:: Source records ::

[Start of section]

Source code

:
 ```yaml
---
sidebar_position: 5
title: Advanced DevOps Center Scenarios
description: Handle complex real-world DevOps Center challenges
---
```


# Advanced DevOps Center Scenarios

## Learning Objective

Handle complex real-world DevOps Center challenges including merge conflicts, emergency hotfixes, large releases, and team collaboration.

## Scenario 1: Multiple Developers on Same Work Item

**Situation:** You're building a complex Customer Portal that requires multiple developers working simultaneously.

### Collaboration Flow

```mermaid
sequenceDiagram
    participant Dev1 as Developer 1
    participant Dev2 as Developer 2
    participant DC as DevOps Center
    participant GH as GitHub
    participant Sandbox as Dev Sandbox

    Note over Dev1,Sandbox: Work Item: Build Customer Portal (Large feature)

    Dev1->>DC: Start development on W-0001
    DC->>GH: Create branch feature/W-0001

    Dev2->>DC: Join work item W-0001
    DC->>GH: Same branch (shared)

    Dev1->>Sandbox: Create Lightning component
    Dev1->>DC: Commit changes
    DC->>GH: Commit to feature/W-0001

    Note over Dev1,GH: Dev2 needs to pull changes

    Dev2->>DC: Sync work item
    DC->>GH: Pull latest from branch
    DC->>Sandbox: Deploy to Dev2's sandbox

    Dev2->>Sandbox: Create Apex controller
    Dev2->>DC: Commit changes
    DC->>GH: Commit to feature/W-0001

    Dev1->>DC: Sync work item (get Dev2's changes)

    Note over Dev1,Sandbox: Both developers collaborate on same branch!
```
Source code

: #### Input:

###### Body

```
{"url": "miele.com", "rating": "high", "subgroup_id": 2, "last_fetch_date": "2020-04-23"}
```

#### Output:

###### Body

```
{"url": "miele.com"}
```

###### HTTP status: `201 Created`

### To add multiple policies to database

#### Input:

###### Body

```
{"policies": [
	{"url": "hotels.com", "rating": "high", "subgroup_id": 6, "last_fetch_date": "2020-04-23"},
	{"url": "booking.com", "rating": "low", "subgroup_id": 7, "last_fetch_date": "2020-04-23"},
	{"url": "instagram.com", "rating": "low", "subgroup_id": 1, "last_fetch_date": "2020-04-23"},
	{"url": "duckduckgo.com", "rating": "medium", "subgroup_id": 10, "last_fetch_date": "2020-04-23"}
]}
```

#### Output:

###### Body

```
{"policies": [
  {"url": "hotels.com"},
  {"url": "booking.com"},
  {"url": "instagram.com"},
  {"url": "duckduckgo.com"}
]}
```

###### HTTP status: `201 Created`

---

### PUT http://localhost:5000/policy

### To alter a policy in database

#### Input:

[End of section]

:: Activity ::
Locate the word "world" in the records above, and return each line that has it.

:: Finished exercise ::
description: Handle complex real-world DevOps Center challenges
Handle complex real-world DevOps Center challenges including merge conflicts, emergency hotfixes, large releases, and team collaboration.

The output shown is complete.